**Source document:**
In any event, custodians must keep in mind that the GRC will find them to have violated OPRA if they fail to advise a requestor right away that requested “immediate access” records do not exist.

Review of Recent Court Opinions On Law Enforcement Records

The past few months have seen the courts issue a number of opinions concerning OPRA and law enforcement records. In all of these cases, the courts have favored law enforcement interests in maintaining the confidentiality of records related to safety, security and the integrity of investigations.

The following are the most important recently-issued opinions.

North Jersey Media v. Lyndhurst, in which the Appellate Division held that virtually every record connected with a criminal investigation is confidential, is the most significant law enforcement-related opinion issued under OPRA. The Supreme Court has been asked to review the ruling, but has not yet said whether it will take the case.

-In Gilleran v. Tp. of Bloomfield, the Appellate Division recognized the critical law enforcement interest in protecting the confidentiality of a building’s surveillance camera recordings. Trial courts have relied on the Gilleran opinion to reject efforts to disclose such recordings and other security-related information.

-In NJ 2d Amendment Soc. v. State Police, the Appellate Division upheld the validity of a regulation adopted by the Department of Law and Public Safety which exempts from disclosure under OPRA any information that may reveal the duty assignment of a law enforcement officer.

-Trial judges have applied OPRA’s security exemption to records of school security drills and also to information about the travel expenses incurred by the State Police unit that protects the Governor.


Summaries of GRC Decisions-September 29, 2015 Meeting

This blog regularly summarizes the final decisions issued by the GRC at its meetings. The following are the final decisions issued at the GRC’s most recent meeting. For summaries of decisions from prior meetings, see here.

-Boyle v. City of Hoboken: A request asking the custodian to identify police officers from their ID numbers in various reports was an invalid research request.

-Scheeler v. Dept. of Ed: The custodian erred in failing to advise requestor immediately that there were no responsive legal bills. The GRC also held that the requestor improperly challenged another part of the response by filing a complaint before the custodian’s extension period had expired.

-Huegel v. Newark-The custodian’s untimely response was not a knowing and willful violation.

-Caggiano v. Tp. of Green: The custodian properly denied the request because it did not comply with a Superior Court order that required this requestor to submit all his OPRA requests on the public body’s official form.

-Scheeler v. MVC: The custodian’s incomplete response was not a knowing and willful violation.

-Green v. Tp. of Vernon: The custodian did not violate the requestor’s right to make an anonymous request, because the requestor filed the request in person at the town office and later appeared there to pick up the requested records, thereby waiving any anonymity.

-Clancy v. Civil Service Commission: The requested record was confidential pursuant to a federal court order and therefore access was properly denied.

-Diaz-Young v. NJDOC: An internal prison investigatory report is exempt under the safety and security exemption.

-Kovacs v. Union Cty: The custodian’s untimely response was not a knowing and willful violation.

-Verry v. West Milford Bd. of Ed: The custodian’s untimely response was not a knowing and willful violation. In addition, the requestor was not entitled to attorney fees, because his filing of the GRC complaint was not the catalyst for the release of the requested records.

-Elkhill v. Tp. of Edison: The custodian’s untimely response was not a knowing and willful violation.

-Thompson v. Tp. of Mansfield: The custodian’s untimely response was not a knowing and willful violation. In addition, the requestor was not entitled to attorney fees, because she did not obtain the release of any records; the custodian certified that no responsive records could be found.

**Exercise:**
Answer these questions from the text on OPRA decisions:
1. Which case does the text call the most significant law enforcement-related opinion issued under OPRA?
2. In Green v. Tp. of Vernon, what actions by the requestor waived any anonymity?
3. To which two kinds of records or information have trial judges applied OPRA's security exemption?

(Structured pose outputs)
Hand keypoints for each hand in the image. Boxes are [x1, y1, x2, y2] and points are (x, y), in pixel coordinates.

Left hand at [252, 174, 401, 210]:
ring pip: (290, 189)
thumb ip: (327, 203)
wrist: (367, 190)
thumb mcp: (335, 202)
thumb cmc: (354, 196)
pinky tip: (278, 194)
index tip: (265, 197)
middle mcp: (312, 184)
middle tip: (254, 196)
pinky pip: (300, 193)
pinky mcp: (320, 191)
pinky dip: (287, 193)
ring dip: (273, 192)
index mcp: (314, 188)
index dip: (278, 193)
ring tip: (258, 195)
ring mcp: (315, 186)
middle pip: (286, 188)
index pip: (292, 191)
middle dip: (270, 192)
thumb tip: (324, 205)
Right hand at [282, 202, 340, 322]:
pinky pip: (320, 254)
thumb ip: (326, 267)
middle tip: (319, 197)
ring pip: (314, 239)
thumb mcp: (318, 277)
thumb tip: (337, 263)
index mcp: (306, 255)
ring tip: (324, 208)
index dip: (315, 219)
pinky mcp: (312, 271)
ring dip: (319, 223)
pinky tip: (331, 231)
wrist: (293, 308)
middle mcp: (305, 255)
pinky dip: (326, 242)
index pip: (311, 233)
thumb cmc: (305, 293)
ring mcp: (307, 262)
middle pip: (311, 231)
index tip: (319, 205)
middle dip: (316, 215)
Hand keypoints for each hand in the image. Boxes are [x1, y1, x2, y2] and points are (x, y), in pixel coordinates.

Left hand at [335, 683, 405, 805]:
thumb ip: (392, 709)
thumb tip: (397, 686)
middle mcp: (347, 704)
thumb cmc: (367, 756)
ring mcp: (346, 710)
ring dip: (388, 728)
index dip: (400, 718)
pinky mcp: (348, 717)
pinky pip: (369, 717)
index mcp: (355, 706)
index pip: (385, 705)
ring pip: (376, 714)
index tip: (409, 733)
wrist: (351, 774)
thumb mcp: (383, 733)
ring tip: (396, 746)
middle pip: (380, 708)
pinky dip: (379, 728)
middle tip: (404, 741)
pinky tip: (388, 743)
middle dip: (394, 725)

---

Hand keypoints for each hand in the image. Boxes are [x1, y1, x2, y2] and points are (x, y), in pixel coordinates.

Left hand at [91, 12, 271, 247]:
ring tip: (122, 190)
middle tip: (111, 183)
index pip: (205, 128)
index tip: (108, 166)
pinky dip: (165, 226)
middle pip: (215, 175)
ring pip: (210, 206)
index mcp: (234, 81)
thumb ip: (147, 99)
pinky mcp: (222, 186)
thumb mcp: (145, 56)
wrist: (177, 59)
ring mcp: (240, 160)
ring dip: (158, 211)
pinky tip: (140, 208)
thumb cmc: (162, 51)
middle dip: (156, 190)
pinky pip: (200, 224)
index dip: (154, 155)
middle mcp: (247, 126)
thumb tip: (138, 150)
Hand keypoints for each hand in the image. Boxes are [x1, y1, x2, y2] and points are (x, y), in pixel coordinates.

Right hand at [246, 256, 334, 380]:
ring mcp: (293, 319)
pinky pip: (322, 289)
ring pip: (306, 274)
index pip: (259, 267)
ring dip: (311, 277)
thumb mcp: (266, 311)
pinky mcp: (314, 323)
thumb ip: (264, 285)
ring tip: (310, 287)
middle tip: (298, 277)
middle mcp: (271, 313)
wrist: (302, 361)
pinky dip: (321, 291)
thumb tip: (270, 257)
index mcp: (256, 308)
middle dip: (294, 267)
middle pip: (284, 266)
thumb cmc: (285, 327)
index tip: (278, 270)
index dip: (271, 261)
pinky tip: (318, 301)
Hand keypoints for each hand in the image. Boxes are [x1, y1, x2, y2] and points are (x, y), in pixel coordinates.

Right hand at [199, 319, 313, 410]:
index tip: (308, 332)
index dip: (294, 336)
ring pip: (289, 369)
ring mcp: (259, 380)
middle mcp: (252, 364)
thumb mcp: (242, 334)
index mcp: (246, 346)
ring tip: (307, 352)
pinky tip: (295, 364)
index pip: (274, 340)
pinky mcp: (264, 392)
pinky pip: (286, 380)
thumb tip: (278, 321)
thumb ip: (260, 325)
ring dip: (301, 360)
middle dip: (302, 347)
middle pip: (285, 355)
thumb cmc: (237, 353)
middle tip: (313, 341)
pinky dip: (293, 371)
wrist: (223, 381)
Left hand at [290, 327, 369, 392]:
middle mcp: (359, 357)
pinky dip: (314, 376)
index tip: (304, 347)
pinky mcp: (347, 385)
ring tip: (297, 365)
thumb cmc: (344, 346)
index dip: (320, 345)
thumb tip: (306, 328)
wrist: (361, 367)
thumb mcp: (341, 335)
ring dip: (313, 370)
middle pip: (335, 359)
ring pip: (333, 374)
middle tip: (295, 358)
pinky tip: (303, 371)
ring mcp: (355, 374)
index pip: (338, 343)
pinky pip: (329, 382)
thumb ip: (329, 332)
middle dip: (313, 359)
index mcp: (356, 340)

* * *

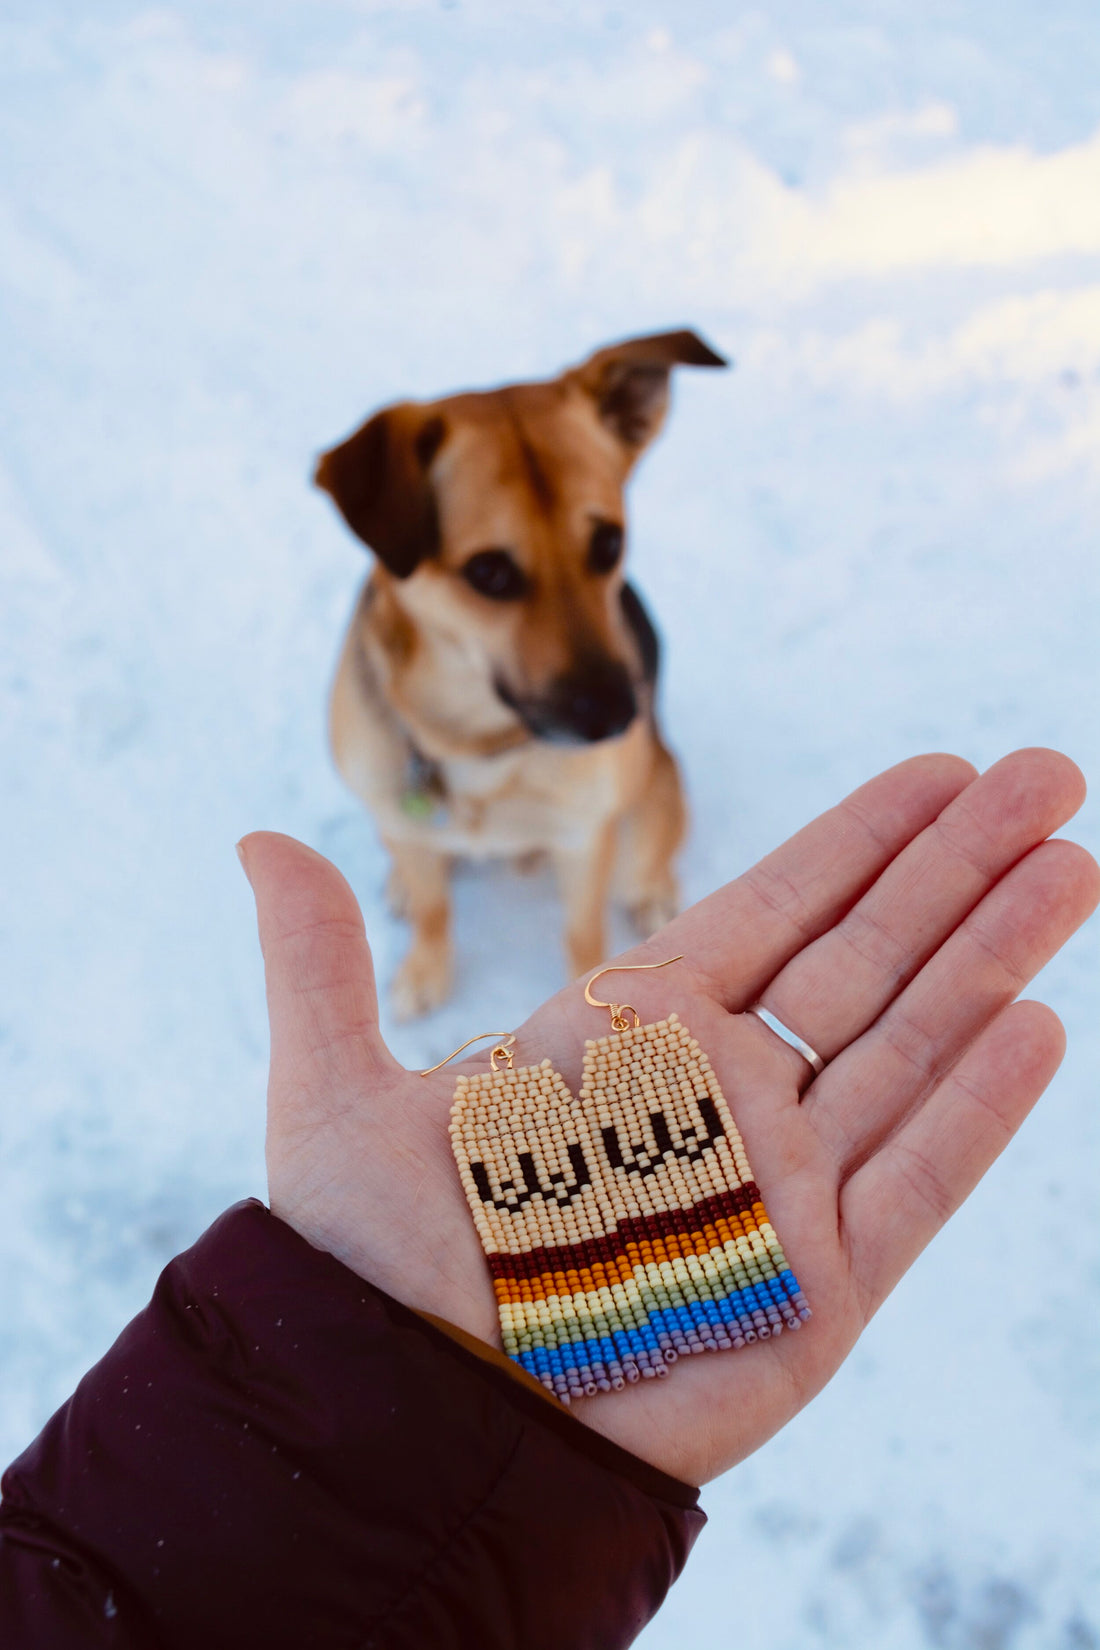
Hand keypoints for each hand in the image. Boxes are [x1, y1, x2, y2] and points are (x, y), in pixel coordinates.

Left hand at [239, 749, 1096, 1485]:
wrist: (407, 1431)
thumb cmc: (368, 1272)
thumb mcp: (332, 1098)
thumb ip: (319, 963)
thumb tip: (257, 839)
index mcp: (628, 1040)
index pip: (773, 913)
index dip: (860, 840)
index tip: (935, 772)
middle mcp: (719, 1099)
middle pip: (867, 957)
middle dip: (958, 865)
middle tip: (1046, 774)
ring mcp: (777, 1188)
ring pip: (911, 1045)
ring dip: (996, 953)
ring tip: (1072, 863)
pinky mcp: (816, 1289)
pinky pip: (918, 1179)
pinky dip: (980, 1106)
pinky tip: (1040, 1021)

**Final answer:**
1. North Jersey Media v. Lyndhurst.
2. The requestor filed the request in person at the town office and later went there to pick up the requested records.
3. Records of school security drills, and information about the travel expenses of the State Police unit that protects the Governor.